Take the data below and copy exactly the lines starting at the one with "right elbow: (977, 565)" and finishing at the one with "right shoulder: (974, 552)", both included.

BEGIN Records for this task

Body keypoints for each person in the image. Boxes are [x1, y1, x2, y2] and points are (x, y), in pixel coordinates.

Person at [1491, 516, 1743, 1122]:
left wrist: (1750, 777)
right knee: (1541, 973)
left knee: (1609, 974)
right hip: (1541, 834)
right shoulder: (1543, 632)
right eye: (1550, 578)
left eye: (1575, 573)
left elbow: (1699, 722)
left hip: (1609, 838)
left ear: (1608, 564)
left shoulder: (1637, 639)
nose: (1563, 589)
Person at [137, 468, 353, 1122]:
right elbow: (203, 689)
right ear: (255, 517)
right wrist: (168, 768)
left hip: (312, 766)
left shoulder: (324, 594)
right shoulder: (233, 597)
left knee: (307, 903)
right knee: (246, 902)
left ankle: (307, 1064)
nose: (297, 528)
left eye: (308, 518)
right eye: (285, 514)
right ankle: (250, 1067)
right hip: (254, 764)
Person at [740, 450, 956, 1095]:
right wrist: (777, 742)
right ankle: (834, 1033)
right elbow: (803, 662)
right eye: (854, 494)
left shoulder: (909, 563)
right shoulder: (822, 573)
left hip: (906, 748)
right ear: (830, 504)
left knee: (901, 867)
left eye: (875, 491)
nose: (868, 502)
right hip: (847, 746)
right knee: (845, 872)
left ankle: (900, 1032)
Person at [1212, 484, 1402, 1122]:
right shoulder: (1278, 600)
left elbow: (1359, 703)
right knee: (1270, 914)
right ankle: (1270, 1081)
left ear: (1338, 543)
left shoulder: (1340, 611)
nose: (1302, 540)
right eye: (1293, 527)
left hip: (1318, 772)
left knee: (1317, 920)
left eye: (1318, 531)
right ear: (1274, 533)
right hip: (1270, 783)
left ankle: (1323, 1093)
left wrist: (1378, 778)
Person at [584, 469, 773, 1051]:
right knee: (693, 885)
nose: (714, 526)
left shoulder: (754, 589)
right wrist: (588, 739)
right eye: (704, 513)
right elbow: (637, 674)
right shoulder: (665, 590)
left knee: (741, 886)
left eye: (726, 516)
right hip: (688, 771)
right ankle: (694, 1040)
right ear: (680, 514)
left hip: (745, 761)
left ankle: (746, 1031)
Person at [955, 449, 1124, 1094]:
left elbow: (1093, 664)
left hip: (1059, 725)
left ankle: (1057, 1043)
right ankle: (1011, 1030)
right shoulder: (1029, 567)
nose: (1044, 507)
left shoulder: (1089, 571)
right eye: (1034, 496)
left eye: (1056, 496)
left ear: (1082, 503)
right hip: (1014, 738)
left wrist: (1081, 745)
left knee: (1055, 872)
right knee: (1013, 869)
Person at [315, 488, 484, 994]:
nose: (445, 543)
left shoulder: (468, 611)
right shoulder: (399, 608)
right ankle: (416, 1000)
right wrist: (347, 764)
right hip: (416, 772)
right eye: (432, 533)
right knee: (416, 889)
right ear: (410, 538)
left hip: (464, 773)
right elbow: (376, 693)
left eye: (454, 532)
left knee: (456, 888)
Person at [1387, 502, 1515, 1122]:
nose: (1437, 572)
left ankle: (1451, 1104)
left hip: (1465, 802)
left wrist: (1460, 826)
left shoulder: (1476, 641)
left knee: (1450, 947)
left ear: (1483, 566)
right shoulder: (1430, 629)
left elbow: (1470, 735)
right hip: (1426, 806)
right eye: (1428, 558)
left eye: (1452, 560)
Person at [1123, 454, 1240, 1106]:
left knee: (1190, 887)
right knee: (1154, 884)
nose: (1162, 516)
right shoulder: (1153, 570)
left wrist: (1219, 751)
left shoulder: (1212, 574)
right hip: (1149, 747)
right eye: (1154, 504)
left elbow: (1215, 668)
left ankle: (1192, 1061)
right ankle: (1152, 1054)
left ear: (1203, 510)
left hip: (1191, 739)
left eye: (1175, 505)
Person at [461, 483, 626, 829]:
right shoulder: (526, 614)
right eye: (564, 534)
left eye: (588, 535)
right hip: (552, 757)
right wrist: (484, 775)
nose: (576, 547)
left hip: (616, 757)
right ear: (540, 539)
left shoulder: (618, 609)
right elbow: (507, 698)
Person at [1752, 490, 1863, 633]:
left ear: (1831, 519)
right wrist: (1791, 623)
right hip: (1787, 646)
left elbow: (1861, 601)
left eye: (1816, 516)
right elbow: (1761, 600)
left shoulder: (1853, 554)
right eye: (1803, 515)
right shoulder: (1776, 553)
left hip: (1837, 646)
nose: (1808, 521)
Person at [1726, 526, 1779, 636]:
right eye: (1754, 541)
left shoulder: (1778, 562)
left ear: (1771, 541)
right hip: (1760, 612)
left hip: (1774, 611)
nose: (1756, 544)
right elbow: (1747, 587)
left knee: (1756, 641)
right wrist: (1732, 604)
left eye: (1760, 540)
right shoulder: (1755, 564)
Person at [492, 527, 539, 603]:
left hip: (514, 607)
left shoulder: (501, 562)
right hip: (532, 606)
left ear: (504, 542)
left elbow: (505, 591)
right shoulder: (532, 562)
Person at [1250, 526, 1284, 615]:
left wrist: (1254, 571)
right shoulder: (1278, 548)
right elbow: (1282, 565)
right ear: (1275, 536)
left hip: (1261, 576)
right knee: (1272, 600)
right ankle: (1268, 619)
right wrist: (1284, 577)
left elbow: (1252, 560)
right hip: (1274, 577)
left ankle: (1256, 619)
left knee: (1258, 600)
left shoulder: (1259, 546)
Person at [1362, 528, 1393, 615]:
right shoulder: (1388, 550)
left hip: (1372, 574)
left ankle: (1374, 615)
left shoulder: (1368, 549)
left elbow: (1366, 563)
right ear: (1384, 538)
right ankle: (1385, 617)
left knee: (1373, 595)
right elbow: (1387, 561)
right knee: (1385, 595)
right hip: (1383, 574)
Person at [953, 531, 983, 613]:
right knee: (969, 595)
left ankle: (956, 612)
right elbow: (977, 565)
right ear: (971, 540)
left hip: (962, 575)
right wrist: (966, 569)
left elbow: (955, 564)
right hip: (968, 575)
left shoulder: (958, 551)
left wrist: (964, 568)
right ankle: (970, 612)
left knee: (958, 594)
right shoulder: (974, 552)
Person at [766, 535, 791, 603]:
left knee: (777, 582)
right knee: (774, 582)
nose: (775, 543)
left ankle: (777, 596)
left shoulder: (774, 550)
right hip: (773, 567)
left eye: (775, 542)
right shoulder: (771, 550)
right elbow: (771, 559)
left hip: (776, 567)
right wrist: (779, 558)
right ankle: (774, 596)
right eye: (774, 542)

END Records for this task
BEGIN Records for this task

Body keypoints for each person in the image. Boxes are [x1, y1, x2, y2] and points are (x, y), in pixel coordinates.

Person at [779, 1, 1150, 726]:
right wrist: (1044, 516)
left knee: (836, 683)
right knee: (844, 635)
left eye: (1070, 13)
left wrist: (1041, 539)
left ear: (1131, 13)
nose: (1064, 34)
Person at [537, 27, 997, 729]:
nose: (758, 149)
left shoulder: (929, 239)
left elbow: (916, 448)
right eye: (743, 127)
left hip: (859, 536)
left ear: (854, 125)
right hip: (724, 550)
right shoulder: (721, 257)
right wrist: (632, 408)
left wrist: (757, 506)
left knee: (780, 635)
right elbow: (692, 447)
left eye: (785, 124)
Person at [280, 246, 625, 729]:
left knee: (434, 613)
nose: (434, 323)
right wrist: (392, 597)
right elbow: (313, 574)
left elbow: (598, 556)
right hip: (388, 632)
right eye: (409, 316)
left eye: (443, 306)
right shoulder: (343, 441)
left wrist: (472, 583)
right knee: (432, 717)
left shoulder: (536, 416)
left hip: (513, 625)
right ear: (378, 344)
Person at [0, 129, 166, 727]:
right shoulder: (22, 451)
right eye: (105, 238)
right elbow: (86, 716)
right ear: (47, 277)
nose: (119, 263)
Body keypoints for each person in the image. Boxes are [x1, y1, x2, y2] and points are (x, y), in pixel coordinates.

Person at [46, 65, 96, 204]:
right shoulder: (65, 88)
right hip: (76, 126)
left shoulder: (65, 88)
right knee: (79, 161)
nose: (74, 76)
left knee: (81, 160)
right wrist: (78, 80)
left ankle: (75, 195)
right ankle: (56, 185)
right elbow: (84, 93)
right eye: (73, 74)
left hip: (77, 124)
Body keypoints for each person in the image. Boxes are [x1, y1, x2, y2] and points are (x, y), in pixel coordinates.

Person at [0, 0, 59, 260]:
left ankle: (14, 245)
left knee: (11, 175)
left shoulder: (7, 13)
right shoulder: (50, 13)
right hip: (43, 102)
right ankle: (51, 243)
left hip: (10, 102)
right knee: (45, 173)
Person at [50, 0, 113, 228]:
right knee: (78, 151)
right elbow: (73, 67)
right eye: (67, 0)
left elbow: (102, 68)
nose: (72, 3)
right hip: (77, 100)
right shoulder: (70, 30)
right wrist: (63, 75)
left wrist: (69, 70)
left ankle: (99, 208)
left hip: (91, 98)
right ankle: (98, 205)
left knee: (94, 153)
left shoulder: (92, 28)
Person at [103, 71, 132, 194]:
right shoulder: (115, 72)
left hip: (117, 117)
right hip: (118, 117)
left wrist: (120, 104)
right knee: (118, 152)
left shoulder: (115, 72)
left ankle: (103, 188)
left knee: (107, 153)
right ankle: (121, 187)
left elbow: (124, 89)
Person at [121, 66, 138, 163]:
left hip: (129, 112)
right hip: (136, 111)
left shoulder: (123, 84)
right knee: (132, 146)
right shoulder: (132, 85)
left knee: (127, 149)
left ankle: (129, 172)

END Records for this task

Answer for the task:
right elbow: (977, 565)
right ear: (971, 540)
left hip: (962, 575)
right wrist: (966, 569)
left elbow: (955, 564)
right hip: (968, 575)
left shoulder: (958, 551)
left wrist: (964, 568)
right ankle: (970, 612)
left knee: (958, 594)
right shoulder: (974, 552)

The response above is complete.